> GIVEN REQUEST
Print every line of the records below, with no changes, and omit the pictures.

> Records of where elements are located
▬▬▬▬▬▬▬▬▬▬

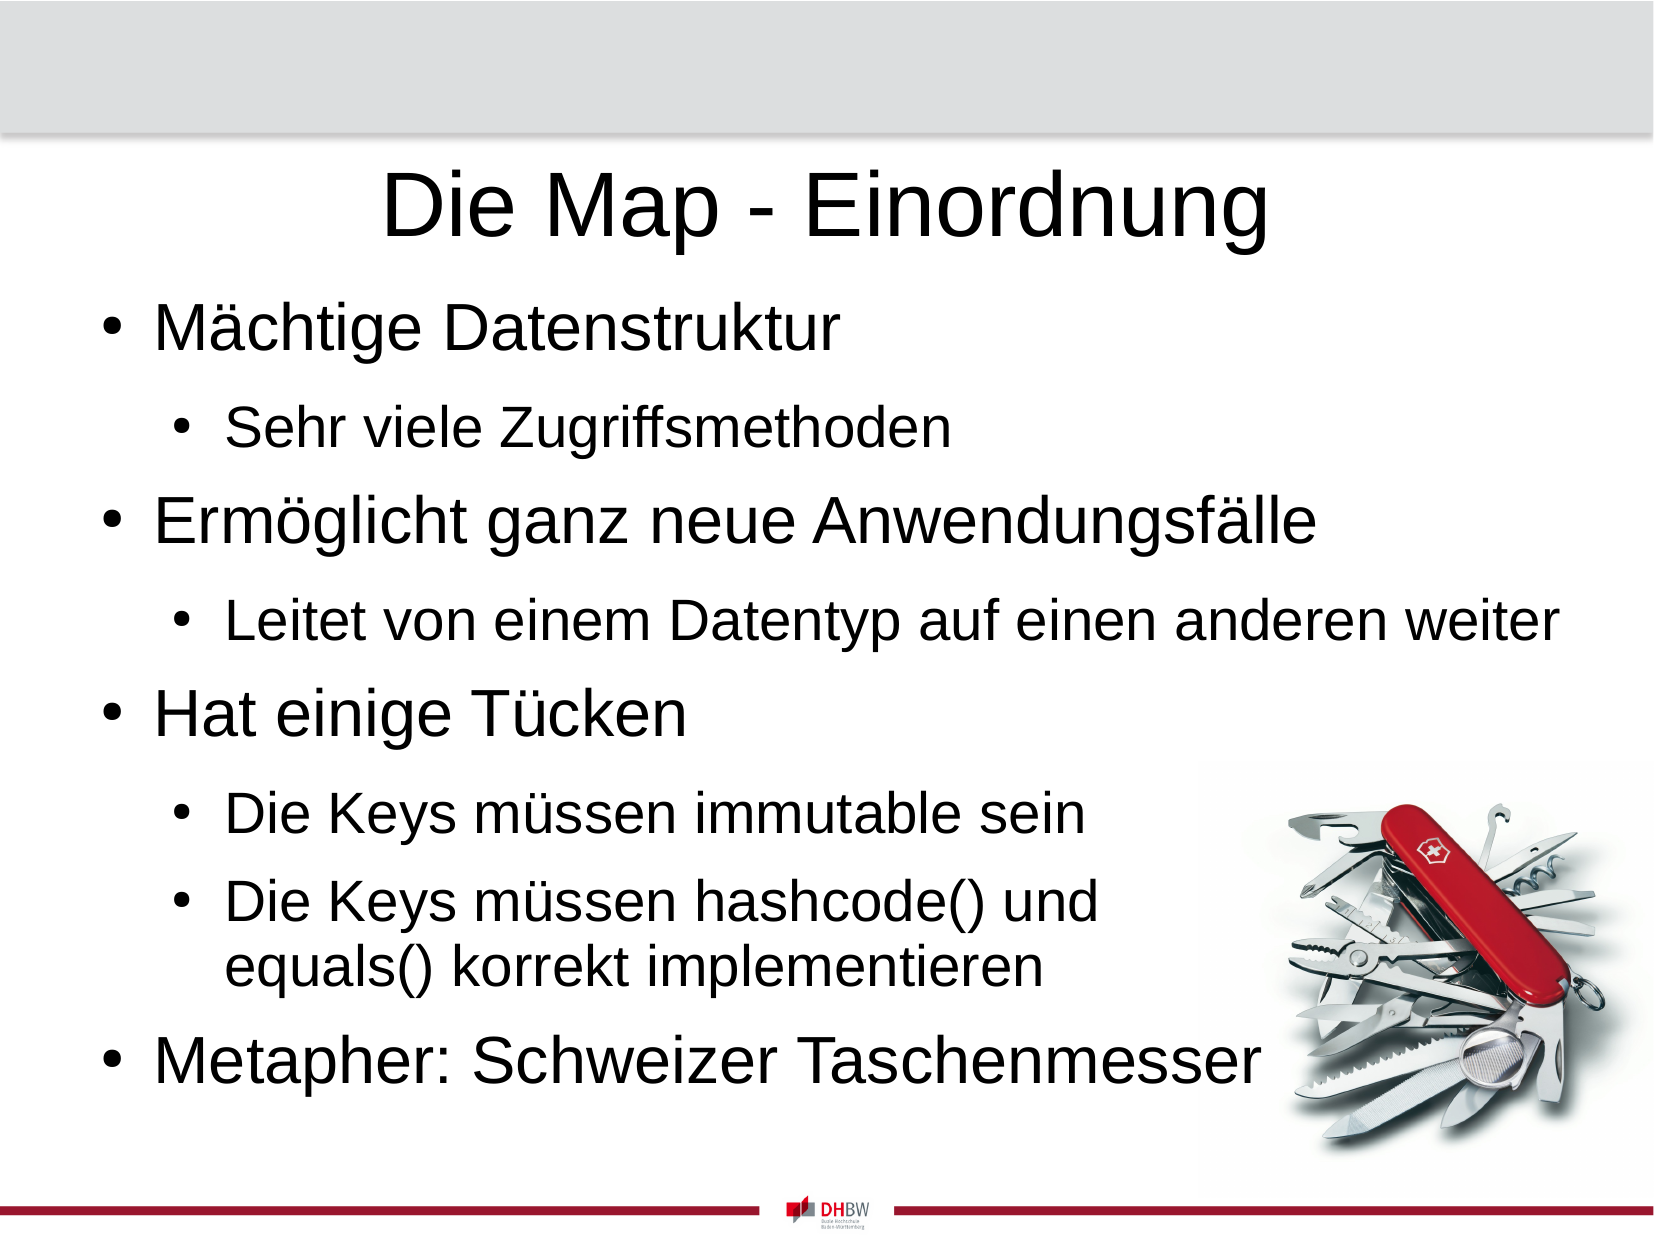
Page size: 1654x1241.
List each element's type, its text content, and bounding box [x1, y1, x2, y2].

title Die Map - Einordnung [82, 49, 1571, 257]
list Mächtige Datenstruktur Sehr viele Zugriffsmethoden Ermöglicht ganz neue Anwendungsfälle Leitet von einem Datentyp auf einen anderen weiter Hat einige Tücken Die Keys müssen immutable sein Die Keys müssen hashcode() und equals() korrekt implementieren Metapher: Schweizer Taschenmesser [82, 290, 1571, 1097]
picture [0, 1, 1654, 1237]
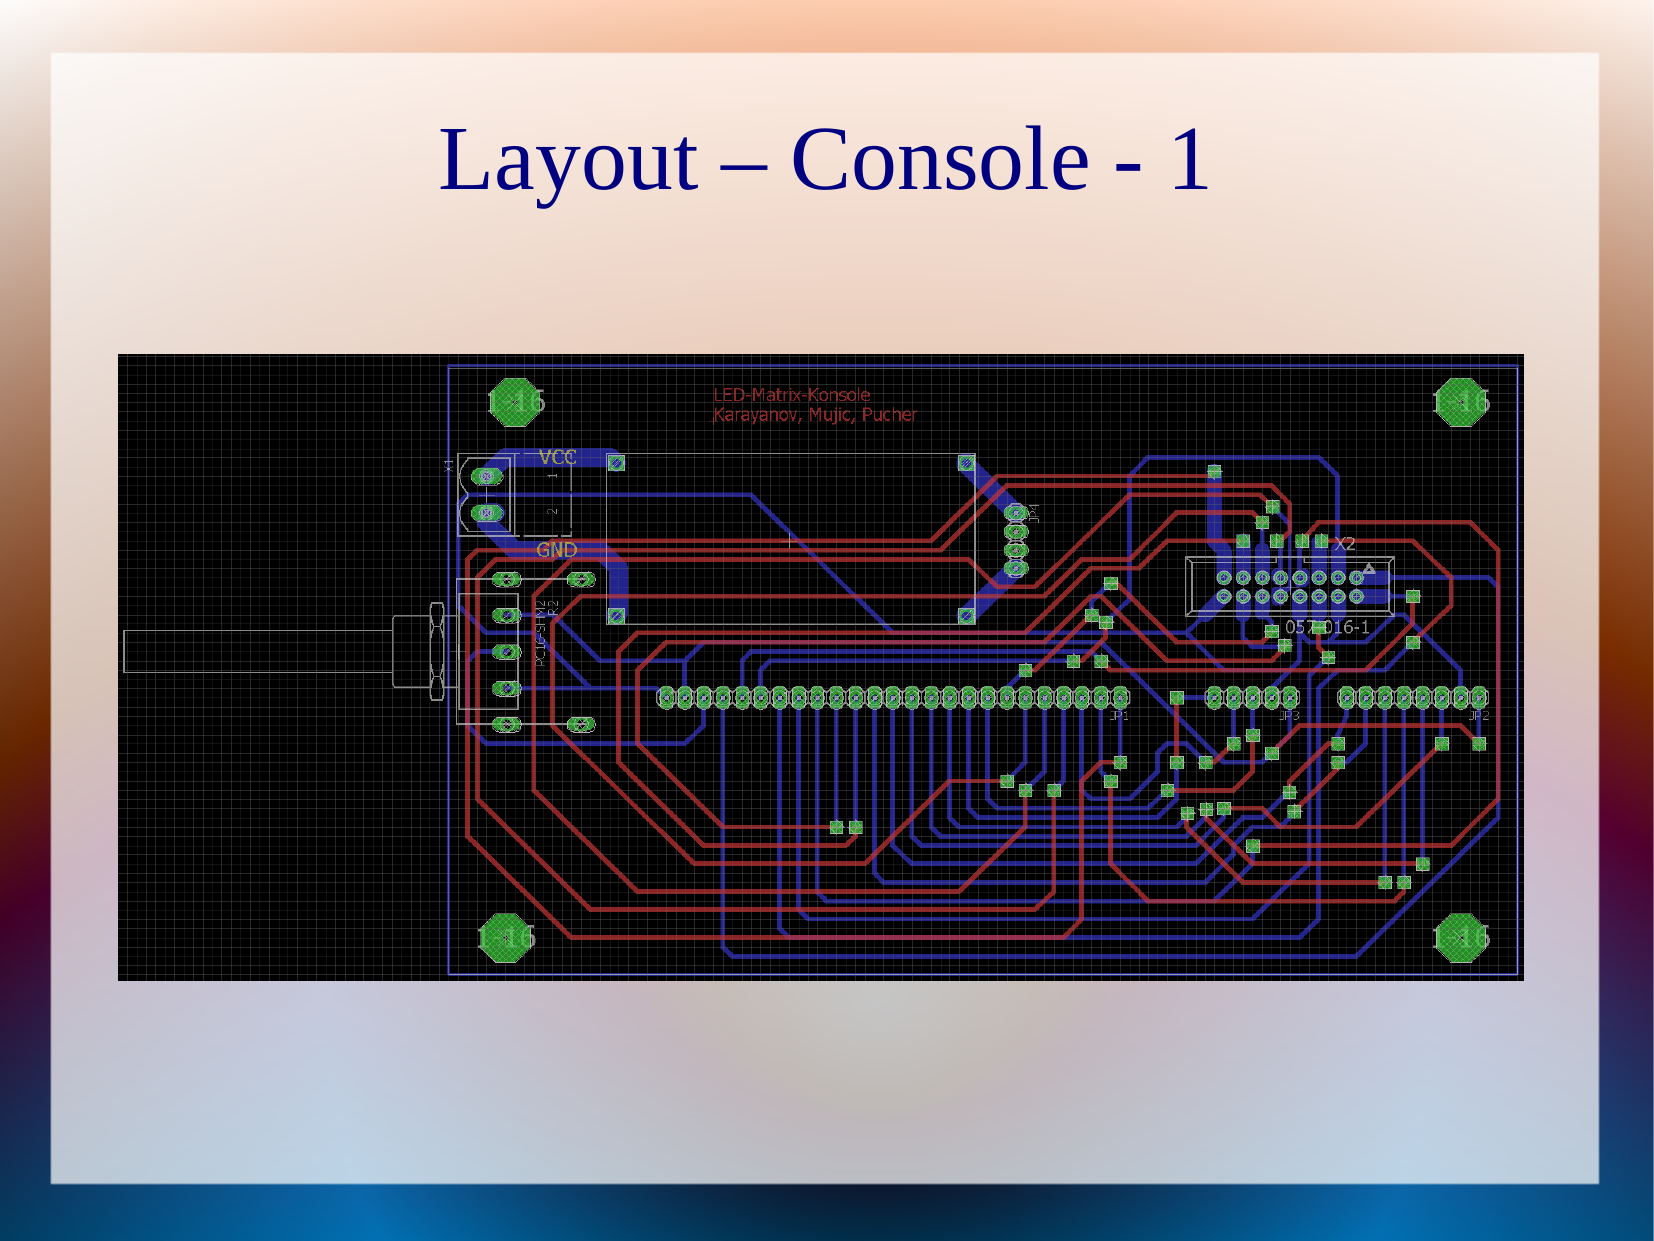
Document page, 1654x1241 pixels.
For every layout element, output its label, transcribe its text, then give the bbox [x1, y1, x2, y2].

▬▬▬▬▬▬▬▬▬▬

> RESPONSE BELOW
Page size: 1654x1241.
List each element's type, its text content, and bounding box [x1, y1, x2, y2].

title Die Map - Einordnung [82, 49, 1571, 257]
list Mächtige Datenstruktur Sehr viele Zugriffsmethoden Ermöglicht ganz neue Anwendungsfälle Leitet von einem Datentyp auf einen anderen weiter Hat einige Tücken Die Keys müssen immutable sein Die Keys müssen hashcode() und equals() korrekt implementieren Metapher: Schweizer Taschenmesser [82, 290, 1571, 1097]
picture [0, 1, 1654, 1237]
Document page, 1654x1241 pixels.
For every layout element, output its label, transcribe its text, then give the bbox [x1, y1, x2, y2].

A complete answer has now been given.